At one point during the banquet, the emissaries' daughters were welcomed to a chorus of clapping and a Chasidic march.

"Buenos noches, ladies!" intoned Chaya Mushka Rosenblum, daughter of Rabbi Yehoshua Dovid and Chana Rosenblum, directors of Hogar Jabad Lubavitch in Caracas, Venezuela. "Us shluchot [the Hebrew word for woman emissary] take no siestas. Join me in welcoming my amigas."

The participants also screened a new documentary film, "The Rebbetzin," produced by Jewish Educational Media.

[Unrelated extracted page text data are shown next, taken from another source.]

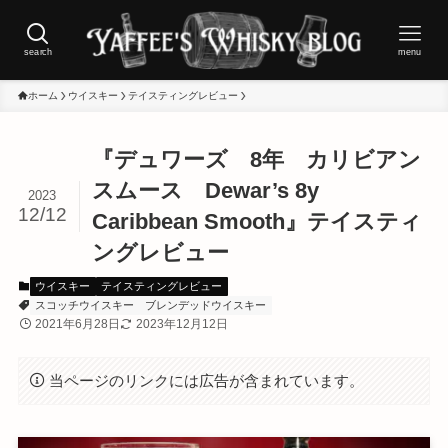
search
menu
ホーム
ウイスキー
テイスティングレビュー
『デュワーズ 8年 カリビアン
スムース Dewar’s 8y
2023
12/12
Caribbean Smooth』テイスティ
ングレビュー
ウイスキー
テイスティングレビュー
スコッチウイスキー
ブレンデッドウイスキー
2021年6月28日
2023年12月12日
当ページのリンクには広告が含まれています。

In his speech, Rabbi Yehuda Krinsky, chairman of Merkos L'Inyonei Chinuch, told of a person's encounter with the Rebbe in 1992, just a short time before his 90th birthday. The Rebbe was distributing dollar bills to the thousands who had lined up at Lubavitch World Headquarters in Brooklyn one Sunday when a journalist appeared on line with a question.

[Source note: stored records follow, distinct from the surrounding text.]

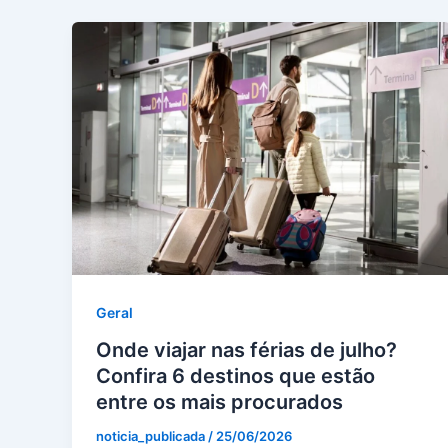
Geral
Onde viajar nas férias de julho?
Confira 6 destinos que estão
entre os mais procurados
noticia_publicada
/
25/06/2026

"Rebbe, we are doing a story on your 90th birthday," the journalist began. "Tell me, what is the significance of 90?"

According to Krinsky, the Rebbe responded: "In Hebrew, 90 numerically is [the letter] tzadik. Tzadik means righteous. We must always strive to be more righteous. What was enough for yesterday is not enough for today. What is enough for today, we must prepare for a better tomorrow."

Speaking for the lay leaders who had gathered at the banquet, Molly Resnick – a former NBC news producer whose son and daughter-in-law, Rabbi Raleigh and Fruma Resnick, direct Chabad-Lubavitch of the Tri-Valley in Pleasanton, Calif. – asked the women emissaries: "How many lives like mine have you changed?"

"How many searching souls like mine have you brought back home?" she continued in wonder. "How many people's journeys have you redirected?"

"You were brought up by great role models, great women to emulate. You stand on the shoulders of giants," she said. "You are the world's greatest experts on love of your fellow. Thank you for being my role models."